"From the endpoints of diameter OO′of the outer circle we construct, on the same side, two tangents to the inner circle. Prove they are perpendicular.
I think
Since the base of the triangle is the diameter the angle would be worth $90^o$ . But since it would be a very simple solution, he put the angle outside the circumference. I believe that the idea here would be to show that the tangents are perpendicular to each other and therefore $x$ would be worth $90^o$ and belong to the circumference. But I couldn't do this demosntration
To help with the simplified resolution that was posted.

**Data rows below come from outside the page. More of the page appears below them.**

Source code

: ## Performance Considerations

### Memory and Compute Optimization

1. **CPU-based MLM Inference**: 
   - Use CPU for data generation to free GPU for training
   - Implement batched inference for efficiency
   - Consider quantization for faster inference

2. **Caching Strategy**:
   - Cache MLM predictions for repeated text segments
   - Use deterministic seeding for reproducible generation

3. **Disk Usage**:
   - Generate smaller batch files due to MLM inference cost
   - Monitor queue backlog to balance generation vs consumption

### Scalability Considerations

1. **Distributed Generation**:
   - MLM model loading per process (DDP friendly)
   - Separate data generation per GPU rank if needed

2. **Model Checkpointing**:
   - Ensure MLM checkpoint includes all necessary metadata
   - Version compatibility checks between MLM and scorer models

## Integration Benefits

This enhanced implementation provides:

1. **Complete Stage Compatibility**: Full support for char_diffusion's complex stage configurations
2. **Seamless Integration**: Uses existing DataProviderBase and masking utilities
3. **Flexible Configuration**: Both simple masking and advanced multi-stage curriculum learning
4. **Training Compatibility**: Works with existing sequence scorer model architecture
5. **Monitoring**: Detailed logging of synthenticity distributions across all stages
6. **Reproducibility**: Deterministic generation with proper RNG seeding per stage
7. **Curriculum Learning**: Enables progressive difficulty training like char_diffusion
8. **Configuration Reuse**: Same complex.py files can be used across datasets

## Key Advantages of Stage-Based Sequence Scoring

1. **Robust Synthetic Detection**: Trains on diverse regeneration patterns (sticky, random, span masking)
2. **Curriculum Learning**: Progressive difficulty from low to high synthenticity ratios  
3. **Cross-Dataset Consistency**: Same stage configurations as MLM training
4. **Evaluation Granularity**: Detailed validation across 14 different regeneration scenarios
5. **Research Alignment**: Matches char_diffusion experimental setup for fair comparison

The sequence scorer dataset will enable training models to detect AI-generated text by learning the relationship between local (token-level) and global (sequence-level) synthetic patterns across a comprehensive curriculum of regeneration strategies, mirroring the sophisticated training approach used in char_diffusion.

$\triangle YO'P: YP^2 = (R+x)^2 - r^2$
T.Fuss: $\dfrac{R+x}{R-x} = \dfrac{\sqrt{(R+x)^2-r^2}}r = \dfrac{YP}{r} = cotg(\angle XYZ) = \frac1{\dfrac{R-x}{R+x}} = tg (\angle XZY)$
$\triangle ZQO': ZQ^2 + r^2 = (R-x)^2 \implies ZQ = \sqrt{(R-x)^2 - r^2}$
T.Fuss: $\dfrac{R-x}{R+x} = \dfrac{\sqrt{(R-x)^2- r^2}}r = \dfrac{ZQ}r = cotg(\angle XZY)$
$\therefore \angle XZY + \angle XYZ = 90^{\circ} \implies \angle ZXY = 90^{\circ}$
(Credits: FelipeMartin)
Let $r,R,X$ be the inradius, circumradius and $OO'$.
By Fuss' Theorem for bicentric quadrilaterals $$\frac{1}{(R-X)^2}+\frac{1}{(R+X)^2}=\frac{1}{r^2}.$$ This can be rewritten as $$\frac{R+X}{R-X}=\frac{\sqrt{(R+X)^2-r^2}}{r}.$$
In the triangle containing angle $x$ draw in the lines of length $r$ from $O'$ to the opposite sides of the triangle. This produces two right-angled triangles and the above equation shows that these are similar.
This immediately gives $x=90^0$.